Dr Liz Cameron, Chief Executive of the Scottish Chambers of Commerce, echoed the call for more specific information from the government.

She said: "This route map on the staged exit of lockdown is a welcome and helpful start.

"Businesses have been clear they need practical guidance on when they can return to the workplace and what measures they need to put in place to ensure the safety of their staff and customers.

"Many employers have already implemented preventative measures to protect our employees and our customers and we ask that the publication of detailed sectoral guidelines are accelerated to support businesses to prepare. 

"Whilst today’s route map helps us to understand the sequencing of relaxing the lockdown, the absence of a more detailed time plan for each phase still means that businesses, employees and consumers cannot make plans with complete certainty.

"Focus until now has correctly been on protecting lives but we need to start balancing this with safeguarding jobs and the economy."

With construction sites already back at work in England, Vaughan Hart, Managing Director of the Scottish Building Federation, called for more speed in Scotland.

He said: “I welcome the fact the Scottish Government has given priority to the construction industry returning to work.

"But many of our members have already spent the past weeks undertaking the kind of preparatory work envisaged to ensure sites are safe and will be ready to begin building works through a 'soft start' either immediately or by the end of May. 

"It is critical the Scottish Government gives the go-ahead for that as soon as reasonably possible and then for the further stages of the plan so that construction can begin to gradually increase activity whilst keeping site safety as the top priority.”

“As urged by the first Minister, the Scottish Building Federation will continue to work closely with the Trades Unions to ensure collective collaboration which will also assist with the safe return to work. We have a long standing working relationship with the Trades Unions and welcome their support and collaboration as the industry returns to work.”

Mairi Spowage, Deputy Director of the Fraser of Allander Institute economic thinktank, said the routemap was more cautious than the approach being taken in England, with a continued focus on staying at home where possible.

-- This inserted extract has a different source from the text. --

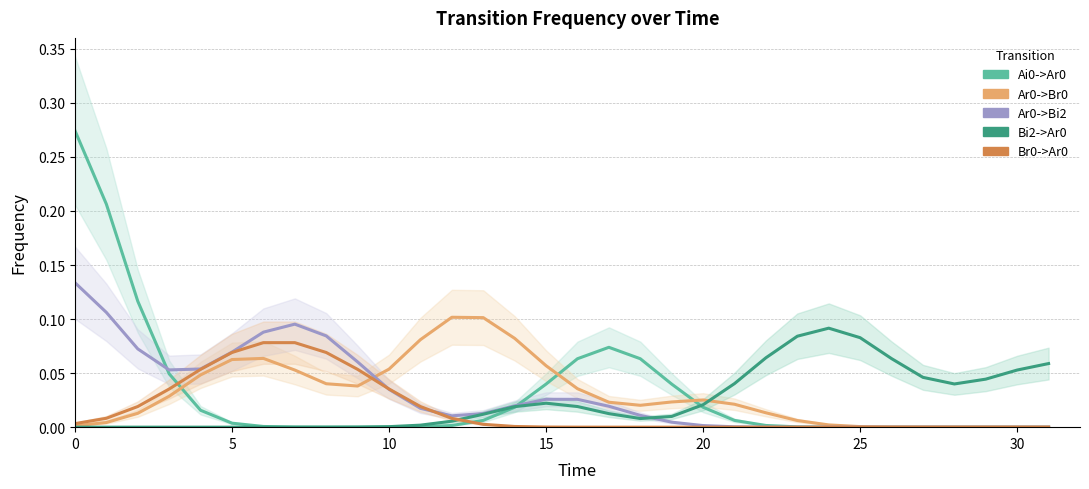

The Ar0->Br0 series shows 0.0 at 23. True or false?

True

 She said: “Those businesses able to reopen in the phase set to begin next Thursday will only be those operating outside and able to put in place physical distancing measures.

“What is clear is that large parts of the economy will remain mothballed, or operating significantly below capacity, for many weeks and months to come.

“Obviously, as some workplaces open from next week, it will be challenging for workers who need to use public transport

“Employers are asked to consider flexible working patterns and staggered start, but it may not always be possible. 

“We understand further guidance on transport will be forthcoming in the next few days.

“It will be important that early guidance and additional support is available to parents and those with caring responsibilities to help them work with their employers to find ways for them to get back to work safely, despite the constraints around physical distancing which are likely to remain for some time.

"The support for those who need to continue to shield themselves will also need to be explicitly set out.”